If you can't answer the question because the text is too messy,
reply "The text is too messy to answer this question". If you can't answer the question in general, reply "I don't know". 

Context: {context}

Question: {question}
"""
prompt = ChatPromptTemplate.from_template(instructions)
setup = RunnableParallel(context=retriever, question=RunnablePassthrough())

chain = setup | prompt | model | parser
chain.invoke("Who or what do frequentists criticize?") 
'Frequentists criticize the objective Bayes procedures for being vulnerable to criticism from both subjectivist and frequentist perspectives.'

Looks like neither of them were right…transformers for the win!

Exploring Embeddings

Exploring embeddings using gensim.

sentences = LineSentence('../../files/rag-llm/Computer Age Statistical Inference Book.txt')
model = Word2Vec(sentences=sentences, vector_size=100, window=5, min_count=5, workers=4)

Setting up the model by breaking up the book into sentence chunks.

words = [word for word, _ in model.wv.most_similar('statistics', topn=30)]
word_vectors = [model.wv[word] for word in words]
pca = PCA(n_components=2)
reduced_vectors = pca.fit_transform(word_vectors)

A two-dimensional view of the most similar words, based on their embeddings, to the word “statistics.”

A three-dimensional view of the same query.

Cosine Similarity

Here you can see the Cosine similarity between any words of your choice.
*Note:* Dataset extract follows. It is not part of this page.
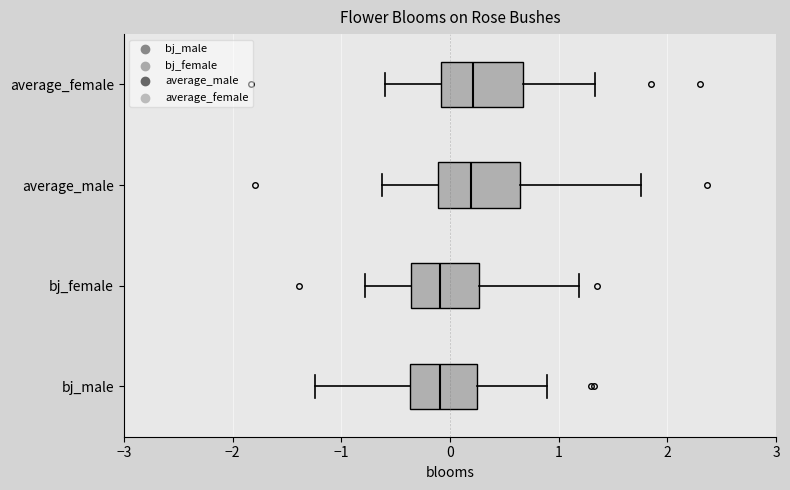

Where does the median line of the box for average_female sit on the x-axis? The values are not printed on the chart, so give them approximately, as read against the axis.

0.2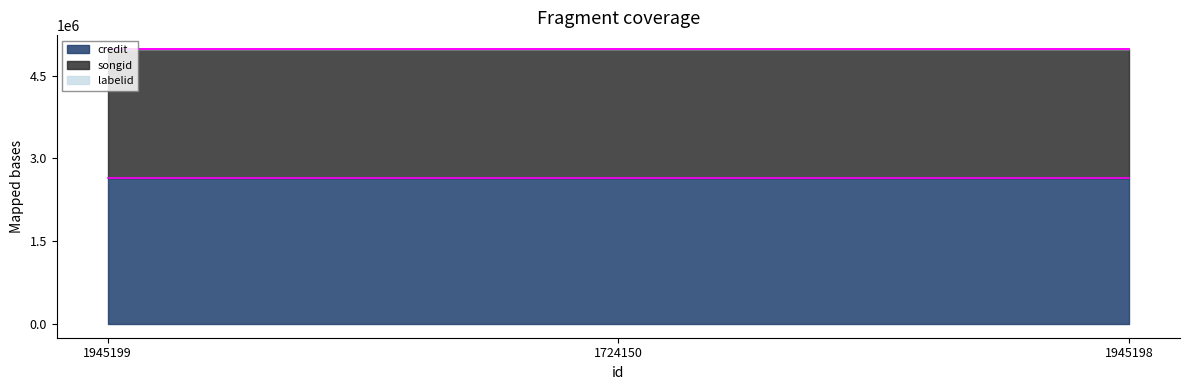

Does the chart have visible grid lines?

No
Given the context of the book and the questions asked above to the GPT-powered model I chose the following.

words = ['frequentist', 'Bayes', 'objective', 'subjective'] 
Cosine similarity between frequentist and Bayes: 0.995741069316864
Cosine similarity between objective and subjective: 0.9796308875083923

The placement of the words in space aligns with the context of the book.